Parties Gambling to Get Out the Nonvote
With the pool of swing voters drying up quickly, Democratic and Republican groups are increasingly courting unregistered and unreliable voters, a strategy some campaign experts call expensive, unpredictable and necessary.
“There’s no question both parties are investing more than I’ve ever seen in mobilizing marginal voters that are likely to go in either direction,” Ed Kilgore, Democratic Leadership Council policy director, said Wednesday at a panel hosted by the Free Congress Foundation.
Typically referred to as nonvoters, unregistered and infrequent voters were often ignored by pollsters and strategists, who preferred to invest time and dollars reaching the voters who were most likely to show up at the polls on election day.
With polls in key states deadlocked, campaign bank accounts flush and most likely voters leaning toward a candidate, the two major parties and like-minded groups say they are willing to look for new targets.
The Republican National Committee says it has registered 2.5 million new voters. America Coming Together, a liberal independent group, has raised more than $75 million for voter registration efforts. Groups like Punk Voter and Rock the Vote also are targeting younger voters with increased intensity.
But the efforts, Kilgore said, are costly and can be risky. He cited a University of Michigan study in 2000 showing that nonvoters tended to be disconnected from their communities. They are less likely to look to politicians, labor leaders and religious leaders for advice. They tend to shirk party affiliation.
“The very important thing to remember about nonvoters is that they’re hard to reach,” said Kilgore.
“Parties trying to mobilize nonvoters face a dilemma. If you do it over the radar screen with a message, you have to shout pretty loudly and risk alienating swing voters who are almost certain to vote.”
He and other panelists attended a session organized by the Free Congress Foundation, a conservative think tank in Washington, to assess the state of the presidential election.
Democratic pollster Anna Greenberg said she had found strong concentrations of dormant Democrats in the nonvoter population. Large numbers of the nonvoters she polled were Latinos, unmarried women or people ages 18 to 25 -- groups that tended to favor Democratic candidate John F. Kerry, Greenberg said.
“That where the Democrats will get more bang for the buck,” she said.
Greenberg said that Democrats did not have to change their message to attract the attention of these nonvoters. And with allied groups funding the registration drives, the Kerry campaign does not have to change its advertising buys.
“It would only be risky if you’re taking money out of television and putting it in GOTV [get out the vote]. That’s not the case here,” she said in an interview.
But Republicans’ constituencies also are represented in the population of disengaged.
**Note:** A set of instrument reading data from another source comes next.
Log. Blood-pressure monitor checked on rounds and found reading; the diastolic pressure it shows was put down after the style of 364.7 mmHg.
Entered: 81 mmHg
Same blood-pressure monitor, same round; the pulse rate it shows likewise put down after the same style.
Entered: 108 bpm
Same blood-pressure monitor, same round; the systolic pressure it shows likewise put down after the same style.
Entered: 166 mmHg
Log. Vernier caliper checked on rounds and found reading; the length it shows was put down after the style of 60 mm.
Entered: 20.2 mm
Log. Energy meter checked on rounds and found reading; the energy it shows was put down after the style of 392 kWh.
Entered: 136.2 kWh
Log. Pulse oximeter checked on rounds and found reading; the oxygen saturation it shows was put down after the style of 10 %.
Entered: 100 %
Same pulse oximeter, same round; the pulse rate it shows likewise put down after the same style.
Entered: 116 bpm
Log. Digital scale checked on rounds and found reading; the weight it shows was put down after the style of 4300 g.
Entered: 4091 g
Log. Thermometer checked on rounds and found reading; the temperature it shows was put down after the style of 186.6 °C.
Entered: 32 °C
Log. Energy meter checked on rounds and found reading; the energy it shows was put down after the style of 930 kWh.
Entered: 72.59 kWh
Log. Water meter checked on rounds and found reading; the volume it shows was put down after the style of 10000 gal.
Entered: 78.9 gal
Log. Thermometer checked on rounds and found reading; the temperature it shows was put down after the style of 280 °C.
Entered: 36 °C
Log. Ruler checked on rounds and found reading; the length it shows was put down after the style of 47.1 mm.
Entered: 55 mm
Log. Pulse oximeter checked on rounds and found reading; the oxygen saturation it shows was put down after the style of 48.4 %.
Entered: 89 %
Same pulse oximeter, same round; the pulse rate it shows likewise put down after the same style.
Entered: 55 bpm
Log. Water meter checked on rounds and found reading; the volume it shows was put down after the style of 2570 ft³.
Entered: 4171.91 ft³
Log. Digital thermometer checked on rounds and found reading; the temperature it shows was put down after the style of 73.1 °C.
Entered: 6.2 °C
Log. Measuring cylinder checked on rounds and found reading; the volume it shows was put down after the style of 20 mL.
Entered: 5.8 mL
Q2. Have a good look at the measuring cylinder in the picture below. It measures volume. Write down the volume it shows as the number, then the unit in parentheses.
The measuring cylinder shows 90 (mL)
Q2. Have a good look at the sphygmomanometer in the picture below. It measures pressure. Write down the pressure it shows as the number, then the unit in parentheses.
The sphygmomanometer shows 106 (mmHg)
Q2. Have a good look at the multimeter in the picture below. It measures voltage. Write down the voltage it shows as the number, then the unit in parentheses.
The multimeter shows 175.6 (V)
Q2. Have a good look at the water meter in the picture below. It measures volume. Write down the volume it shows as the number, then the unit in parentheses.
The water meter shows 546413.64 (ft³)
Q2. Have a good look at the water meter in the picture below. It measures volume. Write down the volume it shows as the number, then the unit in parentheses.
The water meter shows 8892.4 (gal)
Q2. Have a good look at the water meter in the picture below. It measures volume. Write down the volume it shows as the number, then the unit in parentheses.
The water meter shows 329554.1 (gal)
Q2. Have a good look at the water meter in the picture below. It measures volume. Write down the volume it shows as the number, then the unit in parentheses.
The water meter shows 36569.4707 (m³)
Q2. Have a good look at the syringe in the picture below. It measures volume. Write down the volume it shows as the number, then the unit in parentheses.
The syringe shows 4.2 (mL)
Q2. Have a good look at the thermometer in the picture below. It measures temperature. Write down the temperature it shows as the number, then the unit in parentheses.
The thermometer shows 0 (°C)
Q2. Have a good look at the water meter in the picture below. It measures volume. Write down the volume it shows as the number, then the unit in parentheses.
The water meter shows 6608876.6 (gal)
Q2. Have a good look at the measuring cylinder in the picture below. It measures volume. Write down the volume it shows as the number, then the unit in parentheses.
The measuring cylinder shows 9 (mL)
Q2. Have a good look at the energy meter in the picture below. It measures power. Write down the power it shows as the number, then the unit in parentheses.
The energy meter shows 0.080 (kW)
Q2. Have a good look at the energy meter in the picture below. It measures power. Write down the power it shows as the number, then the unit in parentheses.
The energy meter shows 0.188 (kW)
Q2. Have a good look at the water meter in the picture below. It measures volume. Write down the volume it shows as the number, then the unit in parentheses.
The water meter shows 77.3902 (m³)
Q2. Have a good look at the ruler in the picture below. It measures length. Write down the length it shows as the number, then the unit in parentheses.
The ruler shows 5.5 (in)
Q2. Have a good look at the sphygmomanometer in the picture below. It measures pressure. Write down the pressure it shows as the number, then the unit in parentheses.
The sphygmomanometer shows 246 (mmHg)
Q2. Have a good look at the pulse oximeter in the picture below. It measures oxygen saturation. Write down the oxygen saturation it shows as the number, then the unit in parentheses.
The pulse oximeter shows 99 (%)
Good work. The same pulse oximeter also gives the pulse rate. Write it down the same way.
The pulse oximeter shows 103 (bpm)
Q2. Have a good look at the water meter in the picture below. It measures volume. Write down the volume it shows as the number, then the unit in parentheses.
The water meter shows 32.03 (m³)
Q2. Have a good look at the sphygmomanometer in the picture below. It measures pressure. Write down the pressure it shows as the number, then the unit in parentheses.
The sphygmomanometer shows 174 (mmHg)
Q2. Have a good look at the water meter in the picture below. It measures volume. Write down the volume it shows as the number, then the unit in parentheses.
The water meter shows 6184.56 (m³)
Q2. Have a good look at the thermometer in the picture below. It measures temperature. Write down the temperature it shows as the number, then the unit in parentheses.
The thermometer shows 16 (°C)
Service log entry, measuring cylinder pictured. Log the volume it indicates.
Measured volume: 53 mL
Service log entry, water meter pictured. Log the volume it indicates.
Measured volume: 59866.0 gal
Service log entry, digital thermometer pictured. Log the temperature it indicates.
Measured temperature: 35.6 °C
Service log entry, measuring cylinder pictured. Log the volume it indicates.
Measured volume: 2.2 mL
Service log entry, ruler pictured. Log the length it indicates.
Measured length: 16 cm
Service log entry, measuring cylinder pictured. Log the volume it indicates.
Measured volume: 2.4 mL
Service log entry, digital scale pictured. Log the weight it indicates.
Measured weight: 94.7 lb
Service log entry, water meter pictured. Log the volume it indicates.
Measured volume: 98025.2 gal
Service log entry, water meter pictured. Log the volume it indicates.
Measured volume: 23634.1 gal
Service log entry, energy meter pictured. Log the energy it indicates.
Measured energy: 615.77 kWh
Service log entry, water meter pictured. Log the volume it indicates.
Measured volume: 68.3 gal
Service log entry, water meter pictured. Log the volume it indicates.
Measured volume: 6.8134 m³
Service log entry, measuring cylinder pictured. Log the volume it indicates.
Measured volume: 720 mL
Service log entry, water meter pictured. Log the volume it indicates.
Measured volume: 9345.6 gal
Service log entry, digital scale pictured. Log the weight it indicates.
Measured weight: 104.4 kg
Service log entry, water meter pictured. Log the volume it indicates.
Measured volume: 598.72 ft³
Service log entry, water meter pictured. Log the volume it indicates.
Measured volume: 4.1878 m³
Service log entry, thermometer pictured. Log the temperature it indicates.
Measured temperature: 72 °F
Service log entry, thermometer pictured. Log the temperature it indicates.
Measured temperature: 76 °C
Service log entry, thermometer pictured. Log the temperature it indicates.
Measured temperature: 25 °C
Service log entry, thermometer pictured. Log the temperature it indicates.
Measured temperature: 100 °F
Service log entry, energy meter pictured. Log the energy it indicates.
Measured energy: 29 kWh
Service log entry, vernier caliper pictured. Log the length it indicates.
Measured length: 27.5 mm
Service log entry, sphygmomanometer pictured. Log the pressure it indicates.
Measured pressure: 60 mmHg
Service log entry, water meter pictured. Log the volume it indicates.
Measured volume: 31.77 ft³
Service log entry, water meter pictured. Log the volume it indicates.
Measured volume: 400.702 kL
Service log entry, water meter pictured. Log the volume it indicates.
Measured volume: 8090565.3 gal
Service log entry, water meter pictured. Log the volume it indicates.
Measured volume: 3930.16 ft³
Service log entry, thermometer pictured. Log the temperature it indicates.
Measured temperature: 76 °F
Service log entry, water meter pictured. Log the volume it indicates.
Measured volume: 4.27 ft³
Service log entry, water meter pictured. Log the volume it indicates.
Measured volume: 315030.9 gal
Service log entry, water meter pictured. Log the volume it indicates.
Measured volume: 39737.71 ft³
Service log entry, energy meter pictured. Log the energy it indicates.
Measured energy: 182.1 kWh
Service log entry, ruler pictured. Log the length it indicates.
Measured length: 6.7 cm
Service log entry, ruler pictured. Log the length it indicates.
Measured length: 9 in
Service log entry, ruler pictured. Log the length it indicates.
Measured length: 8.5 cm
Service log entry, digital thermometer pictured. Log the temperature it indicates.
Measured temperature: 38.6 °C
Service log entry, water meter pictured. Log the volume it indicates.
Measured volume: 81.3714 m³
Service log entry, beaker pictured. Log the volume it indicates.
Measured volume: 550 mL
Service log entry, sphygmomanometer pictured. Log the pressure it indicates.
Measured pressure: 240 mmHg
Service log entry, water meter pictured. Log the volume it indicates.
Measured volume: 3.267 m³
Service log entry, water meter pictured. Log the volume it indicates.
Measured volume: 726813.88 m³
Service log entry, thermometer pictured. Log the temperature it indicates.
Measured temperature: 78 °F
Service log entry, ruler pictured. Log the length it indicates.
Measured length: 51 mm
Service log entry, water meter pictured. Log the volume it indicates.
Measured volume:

Several panelists noted that 4 million evangelical Christians, reliable Republican voters, did not vote in the presidential election in 2000.
“I don’t know if there are really 4 million evangelicals who didn’t vote in 2000, but I know that there is a lack of enthusiasm in the Republican and conservative base that is the principal goal of President Bush to erase,” conservative columnist Robert Novak said. “I think he has to energize his base.”